━━━ Input material ━━━

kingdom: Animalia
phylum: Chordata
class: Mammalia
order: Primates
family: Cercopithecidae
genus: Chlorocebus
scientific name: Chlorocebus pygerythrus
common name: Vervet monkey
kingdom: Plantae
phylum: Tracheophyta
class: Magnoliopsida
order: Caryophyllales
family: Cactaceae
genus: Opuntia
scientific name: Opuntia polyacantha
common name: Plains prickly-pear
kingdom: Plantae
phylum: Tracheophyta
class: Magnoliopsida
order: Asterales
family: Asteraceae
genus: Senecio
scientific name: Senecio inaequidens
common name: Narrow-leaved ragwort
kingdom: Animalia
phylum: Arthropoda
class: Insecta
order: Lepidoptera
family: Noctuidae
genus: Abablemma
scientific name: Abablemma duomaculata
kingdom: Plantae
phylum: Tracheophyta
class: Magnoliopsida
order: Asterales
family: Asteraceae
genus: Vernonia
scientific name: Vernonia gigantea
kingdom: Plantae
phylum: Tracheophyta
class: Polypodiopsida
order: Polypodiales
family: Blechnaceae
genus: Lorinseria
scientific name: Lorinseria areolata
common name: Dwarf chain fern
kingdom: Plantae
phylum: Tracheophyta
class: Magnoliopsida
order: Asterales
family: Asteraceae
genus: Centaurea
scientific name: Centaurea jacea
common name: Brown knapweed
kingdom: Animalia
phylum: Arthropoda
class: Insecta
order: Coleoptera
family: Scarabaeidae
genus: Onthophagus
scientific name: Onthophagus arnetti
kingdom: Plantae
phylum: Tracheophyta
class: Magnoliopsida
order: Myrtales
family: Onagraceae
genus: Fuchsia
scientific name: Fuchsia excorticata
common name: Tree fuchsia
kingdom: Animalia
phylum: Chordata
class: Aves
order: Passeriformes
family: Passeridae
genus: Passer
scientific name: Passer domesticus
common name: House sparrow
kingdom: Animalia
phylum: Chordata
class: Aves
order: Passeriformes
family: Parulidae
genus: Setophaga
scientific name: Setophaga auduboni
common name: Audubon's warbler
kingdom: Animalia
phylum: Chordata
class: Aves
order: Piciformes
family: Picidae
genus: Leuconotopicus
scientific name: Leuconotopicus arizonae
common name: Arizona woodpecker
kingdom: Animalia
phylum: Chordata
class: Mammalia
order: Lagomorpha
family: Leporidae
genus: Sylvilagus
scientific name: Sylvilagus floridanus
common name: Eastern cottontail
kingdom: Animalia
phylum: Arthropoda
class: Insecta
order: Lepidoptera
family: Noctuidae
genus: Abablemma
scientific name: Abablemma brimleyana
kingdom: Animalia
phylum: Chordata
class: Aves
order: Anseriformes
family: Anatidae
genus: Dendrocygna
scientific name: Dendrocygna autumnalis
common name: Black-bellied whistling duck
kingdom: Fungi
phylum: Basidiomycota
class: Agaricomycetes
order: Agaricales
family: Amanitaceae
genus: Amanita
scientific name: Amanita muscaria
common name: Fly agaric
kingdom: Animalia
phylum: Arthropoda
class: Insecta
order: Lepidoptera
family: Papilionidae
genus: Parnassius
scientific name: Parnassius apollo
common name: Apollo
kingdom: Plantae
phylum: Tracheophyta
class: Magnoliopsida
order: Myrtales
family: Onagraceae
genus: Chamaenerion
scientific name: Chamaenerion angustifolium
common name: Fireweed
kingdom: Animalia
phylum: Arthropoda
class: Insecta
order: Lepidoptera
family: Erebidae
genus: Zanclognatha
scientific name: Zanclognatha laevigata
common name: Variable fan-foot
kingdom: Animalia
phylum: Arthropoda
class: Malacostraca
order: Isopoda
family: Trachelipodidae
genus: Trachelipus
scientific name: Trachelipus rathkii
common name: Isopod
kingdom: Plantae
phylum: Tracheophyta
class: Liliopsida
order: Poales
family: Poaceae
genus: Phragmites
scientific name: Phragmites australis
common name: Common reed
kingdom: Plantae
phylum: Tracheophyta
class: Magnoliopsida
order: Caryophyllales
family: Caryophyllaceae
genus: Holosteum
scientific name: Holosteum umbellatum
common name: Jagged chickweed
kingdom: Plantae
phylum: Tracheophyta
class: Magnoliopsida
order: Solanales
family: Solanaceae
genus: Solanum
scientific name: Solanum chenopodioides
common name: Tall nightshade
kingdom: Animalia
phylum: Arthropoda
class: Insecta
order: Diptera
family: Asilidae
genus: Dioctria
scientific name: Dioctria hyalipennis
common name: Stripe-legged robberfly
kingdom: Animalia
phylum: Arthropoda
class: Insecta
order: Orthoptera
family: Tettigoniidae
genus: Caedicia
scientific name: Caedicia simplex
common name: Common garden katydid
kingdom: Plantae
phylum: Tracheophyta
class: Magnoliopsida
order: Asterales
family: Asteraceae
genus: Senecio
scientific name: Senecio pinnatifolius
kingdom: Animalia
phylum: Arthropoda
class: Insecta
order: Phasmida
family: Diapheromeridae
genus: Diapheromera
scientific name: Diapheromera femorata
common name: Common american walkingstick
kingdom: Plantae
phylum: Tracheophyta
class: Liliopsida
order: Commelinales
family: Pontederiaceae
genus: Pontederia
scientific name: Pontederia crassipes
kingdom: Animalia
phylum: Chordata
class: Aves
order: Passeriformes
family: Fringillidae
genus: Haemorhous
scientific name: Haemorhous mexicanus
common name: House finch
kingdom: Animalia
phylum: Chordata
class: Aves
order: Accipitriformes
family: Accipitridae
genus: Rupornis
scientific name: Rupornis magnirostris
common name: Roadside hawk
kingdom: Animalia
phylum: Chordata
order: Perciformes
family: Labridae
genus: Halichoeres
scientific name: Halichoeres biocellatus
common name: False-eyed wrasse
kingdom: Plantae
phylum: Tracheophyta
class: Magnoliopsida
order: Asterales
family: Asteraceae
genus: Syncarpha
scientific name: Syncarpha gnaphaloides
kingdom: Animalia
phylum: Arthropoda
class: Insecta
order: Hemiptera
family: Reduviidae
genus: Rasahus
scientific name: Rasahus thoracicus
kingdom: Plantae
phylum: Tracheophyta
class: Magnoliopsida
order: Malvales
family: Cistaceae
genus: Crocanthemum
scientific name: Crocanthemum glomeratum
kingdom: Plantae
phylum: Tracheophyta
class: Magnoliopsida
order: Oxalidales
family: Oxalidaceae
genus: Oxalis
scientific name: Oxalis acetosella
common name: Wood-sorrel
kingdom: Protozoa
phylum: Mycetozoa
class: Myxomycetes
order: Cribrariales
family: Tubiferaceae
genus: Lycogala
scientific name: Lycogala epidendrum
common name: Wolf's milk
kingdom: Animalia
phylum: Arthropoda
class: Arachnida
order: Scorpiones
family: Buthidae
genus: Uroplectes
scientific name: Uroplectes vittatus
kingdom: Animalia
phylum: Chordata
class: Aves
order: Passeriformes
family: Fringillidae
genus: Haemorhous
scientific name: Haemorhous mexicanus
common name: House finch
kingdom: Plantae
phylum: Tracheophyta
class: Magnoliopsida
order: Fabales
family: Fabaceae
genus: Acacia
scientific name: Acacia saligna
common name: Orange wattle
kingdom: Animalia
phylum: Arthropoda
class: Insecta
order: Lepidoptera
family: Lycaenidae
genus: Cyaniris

━━━

Please rewrite every line of the records above, changing "common name" to "vernacular name" wherever it appears and leaving everything else as it is.

## Solution for this exercise
kingdom: Animalia
phylum: Chordata
class: Mammalia
order: Primates
family: Cercopithecidae
genus: Chlorocebus
scientific name: Chlorocebus pygerythrus
vernacular name: Vervet monkey
kingdom: Plantae
phylum: Tracheophyta
class: Magnoliopsida
order: Caryophyllales
family: Cactaceae
genus: Opuntia
scientific name: Opuntia polyacantha
vernacular name: Plains prickly-pear
kingdom: Plantae
phylum: Tracheophyta
class: Magnoliopsida
order: Asterales
family: Asteraceae
genus: Senecio
scientific name: Senecio inaequidens
vernacular name: Narrow-leaved ragwort
kingdom: Animalia
phylum: Arthropoda
class: Insecta
order: Lepidoptera
family: Noctuidae
genus: Abablemma
scientific name: Abablemma duomaculata
kingdom: Plantae
phylum: Tracheophyta
class: Magnoliopsida
order: Asterales
family: Asteraceae
genus: Vernonia
scientific name: Vernonia gigantea
kingdom: Plantae
phylum: Tracheophyta
class: Polypodiopsida
order: Polypodiales
family: Blechnaceae
genus: Lorinseria
scientific name: Lorinseria areolata
vernacular name: Dwarf chain fern
kingdom: Plantae
phylum: Tracheophyta
class: Magnoliopsida
order: Asterales
family: Asteraceae
genus: Centaurea
scientific name: Centaurea jacea
vernacular name: Brown knapweed
kingdom: Animalia
phylum: Arthropoda
class: Insecta
order: Coleoptera
family: Scarabaeidae
genus: Onthophagus
scientific name: Onthophagus arnetti
kingdom: Plantae
phylum: Tracheophyta
class: Magnoliopsida
order: Myrtales
family: Onagraceae
genus: Fuchsia
scientific name: Fuchsia excorticata
vernacular name: Tree fuchsia
kingdom: Animalia
phylum: Chordata
class: Aves
order: Passeriformes
family: Passeridae
genus: Passer
scientific name: Passer domesticus
vernacular name: House sparrow
kingdom: Animalia
phylum: Chordata
class: Aves
order: Passeriformes
family: Parulidae
genus: Setophaga
scientific name: Setophaga auduboni
vernacular name: Audubon's warbler
kingdom: Animalia
phylum: Chordata
class: Aves
order: Piciformes
family: Picidae
genus: Leuconotopicus
scientific name: Leuconotopicus arizonae
vernacular name: Arizona woodpecker
kingdom: Animalia
phylum: Chordata
class: Mammalia
order: Lagomorpha
family: Leporidae
genus: Sylvilagus
scientific name: Sylvilagus floridanus
vernacular name: Eastern cottontail
kingdom: Animalia
phylum: Arthropoda
class: Insecta
order: Lepidoptera
family: Noctuidae
genus: Abablemma
scientific name: Abablemma brimleyana
kingdom: Animalia
phylum: Chordata
class: Aves
order: Anseriformes
family: Anatidae
genus: Dendrocygna
scientific name: Dendrocygna autumnalis
vernacular name: Black-bellied whistling duck
kingdom: Fungi
phylum: Basidiomycota
class: Agaricomycetes
order: Agaricales
family: Amanitaceae
genus: Amanita
scientific name: Amanita muscaria
vernacular name: Fly agaric
kingdom: Animalia
phylum: Arthropoda
class: Insecta
order: Lepidoptera
family: Papilionidae
genus: Parnassius
scientific name: Parnassius apollo
vernacular name: Apollo
kingdom: Plantae
phylum: Tracheophyta
class: Magnoliopsida
order: Myrtales
family: Onagraceae
genus: Chamaenerion
scientific name: Chamaenerion angustifolium
vernacular name: Fireweed
kingdom: Animalia
phylum: Arthropoda
class: Insecta
order: Lepidoptera
family: Erebidae
genus: Zanclognatha
scientific name: Zanclognatha laevigata
vernacular name: Variable fan-foot
kingdom: Animalia
phylum: Arthropoda
class: Malacostraca
order: Isopoda
family: Trachelipodidae
genus: Trachelipus
scientific name: Trachelipus rathkii
vernacular name: Isopod
kingdom: Plantae
phylum: Tracheophyta
class: Liliopsida
order: Poales
family: Poaceae
genus: Phragmites
scientific name: Phragmites australis
vernacular name: Common reed
kingdom: Plantae
phylum: Tracheophyta
class: Magnoliopsida
order: Caryophyllales
family: Caryophyllaceae
genus: Holosteum
scientific name: Holosteum umbellatum
vernacular name: Jagged chickweed
kingdom: Plantae
phylum: Tracheophyta
class: Magnoliopsida
order: Solanales
family: Solanaceae
genus: Solanum
scientific name: Solanum chenopodioides
vernacular name: Tall nightshade
kingdom: Animalia
phylum: Arthropoda
class: Insecta
order: Diptera
family: Asilidae
genus: Dioctria
scientific name: Dioctria hyalipennis
vernacular name: Stripe-legged robberfly
kingdom: Animalia
phylum: Arthropoda
class: Insecta
order: Orthoptera
family: Tettigoniidae
genus: Caedicia
scientific name: Caedicia simplex
vernacular name: Common garden katydid
kingdom: Plantae
phylum: Tracheophyta
class: Magnoliopsida
order: Asterales
family: Asteraceae
genus: Senecio
scientific name: Senecio pinnatifolius
kingdom: Animalia
phylum: Arthropoda
class: Insecta
order: Phasmida
family: Diapheromeridae
genus: Diapheromera
scientific name: Diapheromera femorata
vernacular name: Common american walkingstick
kingdom: Plantae
phylum: Tracheophyta
class: Liliopsida
order: Commelinales
family: Pontederiaceae
genus: Pontederia
scientific name: Pontederia crassipes
kingdom: Animalia
phylum: Chordata
class: Aves
order: Passeriformes
family: Fringillidae
genus: Haemorhous
scientific name: Haemorhous mexicanus
vernacular name: House finch
kingdom: Animalia
phylum: Chordata
class: Aves
order: Accipitriformes
family: Accipitridae
genus: Rupornis
scientific name: Rupornis magnirostris
vernacular name: Roadside hawk
kingdom: Animalia
phylum: Chordata
order: Perciformes
family: Labridae
genus: Halichoeres
scientific name: Halichoeres biocellatus
vernacular name: False-eyed wrasse
kingdom: Plantae
phylum: Tracheophyta
class: Magnoliopsida
order: Asterales
family: Asteraceae
genus: Syncarpha
scientific name: Syncarpha gnaphaloides
kingdom: Animalia
phylum: Arthropoda
class: Insecta
order: Hemiptera
family: Reduviidae
genus: Rasahus
scientific name: Rasahus thoracicus
kingdom: Plantae
phylum: Tracheophyta
class: Magnoliopsida
order: Malvales
family: Cistaceae
genus: Crocanthemum
scientific name: Crocanthemum glomeratum
kingdom: Plantae
phylum: Tracheophyta
class: Magnoliopsida
order: Oxalidales
family: Oxalidaceae
genus: Oxalis
scientific name: Oxalis acetosella
vernacular name: Wood-sorrel
kingdom: Protozoa
phylum: Mycetozoa
class: Myxomycetes
order: Cribrariales
family: Tubiferaceae
genus: Lycogala
scientific name: Lycogala epidendrum
vernacular name: Wolf's milk
kingdom: Animalia
phylum: Arthropoda
class: Arachnida
order: Scorpiones
family: Buthidae
genus: Uroplectes
scientific name: Uroplectes vittatus
kingdom: Animalia
phylum: Chordata
class: Aves
order: Passeriformes
family: Fringillidae
genus: Haemorhous
scientific name: Haemorhous mexicanus
vernacular name: House finch
kingdom: Plantae
phylum: Tracheophyta
class: Magnoliopsida
order: Fabales
family: Fabaceae
genus: Acacia
scientific name: Acacia saligna
vernacular name: Orange wattle
kingdom: Animalia
phylum: Arthropoda
class: Insecta
order: Lepidoptera
family: Lycaenidae
genus: Cyaniris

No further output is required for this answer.